The up-regulation of neuroinflammatory and neurodegenerative biomarkers is another hallmark of oxidative damage. Friedelin has shown anti-inflammatory and anti-neuroapoptotic effects by lowering these markers such as NF-κB. It also inhibited the neuro-inflammatory process by inhibiting p-JNK, which is activated in case of increased oxidative stress conditions [
40,
41]. The inhibition of JNK phosphorylation was also confirmed through molecular docking and western blotting analyses. The p-JNK is further responsible for the decreased level of pre-and post-synapse proteins; hence memory dysfunction induced in scopolamine-treated mice. Our results of MWM and Y-Maze clearly indicates that friedelin has the ability to improve both long and short term memory deficits in mice. The performance of the friedelin treated mice in MWM was far better than mice treated with scopolamine alone because they have shown reduced mean escape latencies on a regular interval throughout the testing period and displayed enhanced spatial memory, accompanied by more time spent in the target quadrant in the probe test. Although their performance was better than the scopolamine-treated mice, they still were less efficient than the control group mice, which suggests that these mice have partially recovered from the scopolamine-induced dysfunction in long-term memory. Furthermore, in a Y-Maze experiment, friedelin administered mice displayed a greater percentage of spontaneous alterations as compared to the mice that only received scopolamine.

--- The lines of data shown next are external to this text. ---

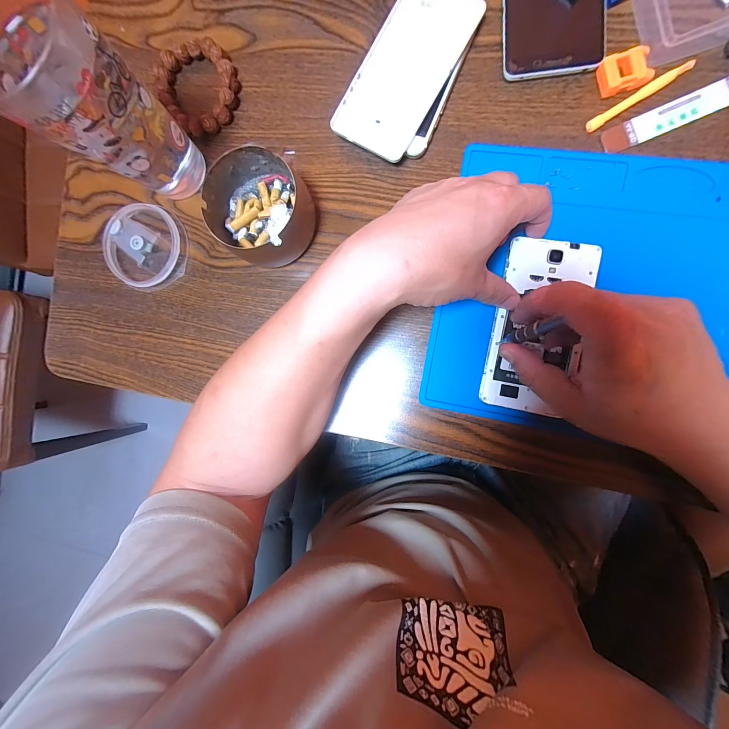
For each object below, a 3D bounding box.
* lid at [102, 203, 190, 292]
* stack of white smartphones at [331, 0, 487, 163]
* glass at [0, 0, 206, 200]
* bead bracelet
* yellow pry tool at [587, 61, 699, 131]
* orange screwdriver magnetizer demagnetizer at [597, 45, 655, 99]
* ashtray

The production of Aβ from amyloid precursor protein (APP) protein through the amyloidogenic pathway is another well-established characteristic of Alzheimer’s disease [
42]. β-secretase (BACE-1) is a major secretase enzyme which causes the fragmentation of APP protein [
43]. Interestingly, the current study demonstrated that triterpenoid friedelin efficiently inhibited β-secretase activity and abolished the production of Aβ. The reduction in Aβ production can be attributed to reduced serum cholesterol and triglyceride levels and enhanced antioxidant enzyme activity in friedelin-treated mice.